= Donald Kimball =

American priest

Donald Wren Kimball (December 10, 1943 — September 15, 2006) was a Roman Catholic priest with a radio ministry directed toward youth, until he was removed from the priesthood over allegations of sexual abuse.

==Early life==
Kimball was born in Santa Rosa, California. His father was killed during World War II.

Kimball graduated from St. Vincent de Paul High School in Petaluma, California, and attended St. Joseph's Seminary in Mountain View, California.

In the 1970s he developed a religious radio program that targeted young people. The award-winning show blended top 40 pop music with Bible teachings.

==Scandal==
Kimball was accused of using his charm and popularity to coerce teenage girls into having sex with him. In 1990 he acknowledged having sexual contact with six young girls and church officials forced him to give up his youth ministry. He was also suspended from performing priestly duties.

EXERCISE SET
1. List every California city named in the Donald Kimball article above.
2. Resume the Donald Kimball article above, picking up after its final sentence.

RECORD SET

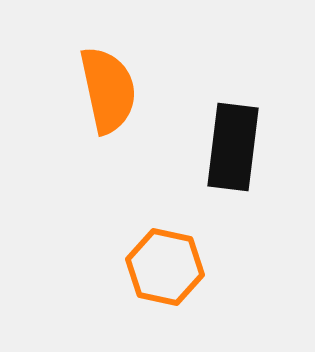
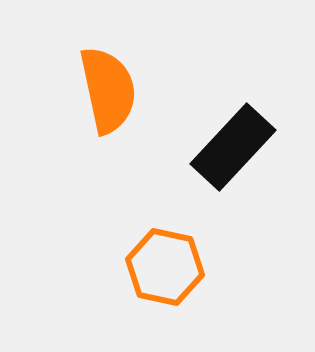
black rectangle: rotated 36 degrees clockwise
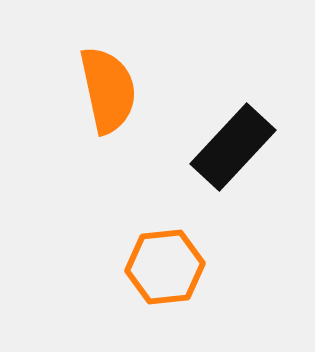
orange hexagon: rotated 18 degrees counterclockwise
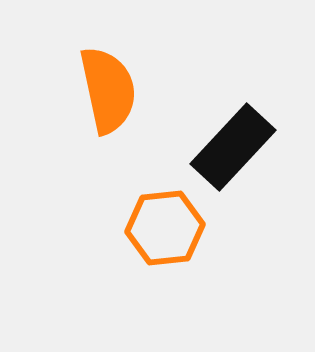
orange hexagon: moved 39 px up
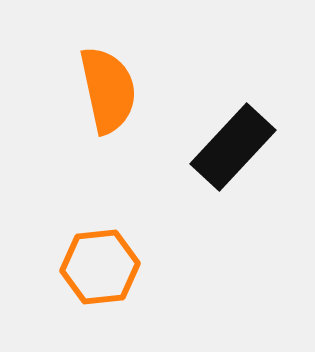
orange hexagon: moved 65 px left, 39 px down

---

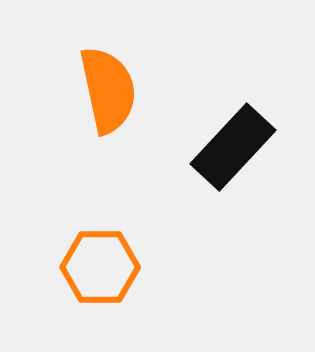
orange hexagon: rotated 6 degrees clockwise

EXERCISE RESULTS
1. Santa Rosa, Petaluma, Mountain View

2.
Pope John Paul II formally removed Kimball from the priesthood in 2000, the same year criminal sex abuse charges were filed against Kimball.

In 2002, Kimball was acquitted of raping a 14-year-old girl in 1977, but convicted of molesting a 13-year-old girl in 1981. The conviction was overturned in 2003 when the U.S. Supreme Court overturned a California law extending the statute of limitations for sex crimes involving children.

In February 2003, Kimball was convicted on charges of felony assault and vandalism stemming from the 2002 trial. He had shoved the camera of a San Francisco Chronicle reporter into her face and then threw the camera onto the floor. In June, he was sentenced to three years in prison. However, Kimball was released from prison in September 2003 after the judge reduced his sentence to time served, plus probation, 200 hours of community service, and $11,735 in fines.

==Death==
Kimball's body was discovered in the home of a friend in Windsor, California. The Sonoma County Sheriff's Department said there were no signs of criminal activity. An autopsy confirmed that the death was by natural causes, a heart attack.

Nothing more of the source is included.